A pesar de estar dentro de una sala cerrada, el frío gana poco a poco terreno manifestando la pérdida que se vela desde hace un día. Al llegar, la primera visión hace que choque con la realidad de la ocasión. Una persona ha muerto, y la iglesia busca su redención para llegar a la vida eterna.
Alrededor sólo se ven rostros sollozantes y tristeza que se pierde en lo profundo de los lamentos. Un sacerdote oficia misa y entre plegaria y plegaria busca dar consuelo a los familiares que impotentes suplican por dentro que este camino al cielo.
Lugar de contrastes, mientras los familiares conduelen la partida del ser querido, licenciados y burócratas deambulan con fólders arreglando formalidades sin mostrar sensación alguna.
Una vez retirado el sacerdote, las lágrimas ahuyentan las ganas de reponerse de un desvelo y Dios aparece como único medio de consuelo para los afligidos.

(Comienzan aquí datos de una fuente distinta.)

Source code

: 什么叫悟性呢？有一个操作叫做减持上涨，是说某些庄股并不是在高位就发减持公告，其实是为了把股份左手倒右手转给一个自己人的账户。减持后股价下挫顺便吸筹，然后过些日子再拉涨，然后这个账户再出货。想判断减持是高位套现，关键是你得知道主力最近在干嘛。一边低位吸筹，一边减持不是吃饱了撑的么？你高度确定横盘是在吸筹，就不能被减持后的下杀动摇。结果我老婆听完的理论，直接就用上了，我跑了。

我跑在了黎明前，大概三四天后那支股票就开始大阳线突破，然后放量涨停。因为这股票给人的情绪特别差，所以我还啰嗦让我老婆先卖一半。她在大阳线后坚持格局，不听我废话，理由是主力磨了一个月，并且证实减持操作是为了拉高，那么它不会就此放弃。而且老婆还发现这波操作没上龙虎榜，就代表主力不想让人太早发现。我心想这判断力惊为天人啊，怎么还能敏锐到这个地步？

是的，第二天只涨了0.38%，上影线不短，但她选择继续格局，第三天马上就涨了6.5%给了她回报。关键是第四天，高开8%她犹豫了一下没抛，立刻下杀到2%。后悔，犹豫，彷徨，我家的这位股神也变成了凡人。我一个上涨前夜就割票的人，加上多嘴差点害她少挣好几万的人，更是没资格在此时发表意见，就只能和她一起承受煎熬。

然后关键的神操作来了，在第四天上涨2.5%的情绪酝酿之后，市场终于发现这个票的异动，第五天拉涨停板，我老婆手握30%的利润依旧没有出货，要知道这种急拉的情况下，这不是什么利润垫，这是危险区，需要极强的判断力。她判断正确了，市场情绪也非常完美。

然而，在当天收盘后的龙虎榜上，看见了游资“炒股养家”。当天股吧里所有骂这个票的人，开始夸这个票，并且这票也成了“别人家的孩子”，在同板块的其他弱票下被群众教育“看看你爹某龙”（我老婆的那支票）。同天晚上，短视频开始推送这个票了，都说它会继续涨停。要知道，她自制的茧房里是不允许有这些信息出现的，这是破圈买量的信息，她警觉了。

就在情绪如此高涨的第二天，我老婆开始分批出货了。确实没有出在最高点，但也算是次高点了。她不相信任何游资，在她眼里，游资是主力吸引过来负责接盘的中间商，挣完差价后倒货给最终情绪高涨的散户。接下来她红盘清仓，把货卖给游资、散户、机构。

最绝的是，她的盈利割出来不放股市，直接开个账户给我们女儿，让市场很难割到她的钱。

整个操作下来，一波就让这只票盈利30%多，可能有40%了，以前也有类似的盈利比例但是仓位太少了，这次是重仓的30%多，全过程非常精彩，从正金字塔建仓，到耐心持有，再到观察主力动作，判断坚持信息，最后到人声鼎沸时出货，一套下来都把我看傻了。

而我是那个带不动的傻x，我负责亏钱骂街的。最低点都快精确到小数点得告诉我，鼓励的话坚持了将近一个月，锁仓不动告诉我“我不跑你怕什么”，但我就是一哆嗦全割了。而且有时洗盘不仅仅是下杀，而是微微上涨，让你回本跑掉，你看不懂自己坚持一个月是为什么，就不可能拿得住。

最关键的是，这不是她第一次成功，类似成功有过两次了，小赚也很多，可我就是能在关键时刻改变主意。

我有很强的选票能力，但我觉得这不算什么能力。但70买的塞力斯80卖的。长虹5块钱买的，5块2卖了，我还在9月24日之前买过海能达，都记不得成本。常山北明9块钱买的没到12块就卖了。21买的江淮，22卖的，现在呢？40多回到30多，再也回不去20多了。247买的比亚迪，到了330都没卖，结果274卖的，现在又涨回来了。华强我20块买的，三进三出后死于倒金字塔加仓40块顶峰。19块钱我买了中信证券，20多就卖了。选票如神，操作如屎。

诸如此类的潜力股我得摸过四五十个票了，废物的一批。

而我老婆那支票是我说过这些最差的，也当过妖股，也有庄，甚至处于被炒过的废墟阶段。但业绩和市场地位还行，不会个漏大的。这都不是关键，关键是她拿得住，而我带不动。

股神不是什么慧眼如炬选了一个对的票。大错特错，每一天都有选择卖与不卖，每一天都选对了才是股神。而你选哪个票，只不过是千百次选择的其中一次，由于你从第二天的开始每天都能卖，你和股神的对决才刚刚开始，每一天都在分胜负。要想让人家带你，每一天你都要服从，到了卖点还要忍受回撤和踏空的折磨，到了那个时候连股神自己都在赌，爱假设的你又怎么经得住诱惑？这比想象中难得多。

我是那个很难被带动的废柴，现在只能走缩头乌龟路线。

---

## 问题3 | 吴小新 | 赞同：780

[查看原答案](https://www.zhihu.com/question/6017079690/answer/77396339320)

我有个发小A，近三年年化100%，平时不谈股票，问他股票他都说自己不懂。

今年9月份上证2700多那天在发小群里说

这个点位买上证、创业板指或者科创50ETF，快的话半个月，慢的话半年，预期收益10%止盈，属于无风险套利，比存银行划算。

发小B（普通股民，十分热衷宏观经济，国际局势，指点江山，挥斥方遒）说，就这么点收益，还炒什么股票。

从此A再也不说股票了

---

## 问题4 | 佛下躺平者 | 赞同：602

Frente al ataúd, una devota mujer reza el rosario. "Quién cree en el Señor, no morirá". Después de terminar la letanía a la virgen maría, que hace sólo unos días rezabamos para celebrar un nacimiento, el silencio remarca el vacío que deja una persona al irse.
Salgo un momento para recobrarme de la impresión de ver el ataúd rodeado de flores y humanos, dramática escena que contrasta con las anteriores fiestas decembrinas. Veo a mi lado el joven rostro de mi hermano. En sus ojos se refleja la pregunta que yo me hago: ¿Cuanto faltará para que nosotros seamos partícipes de aquel dolor? Somos aún unos niños.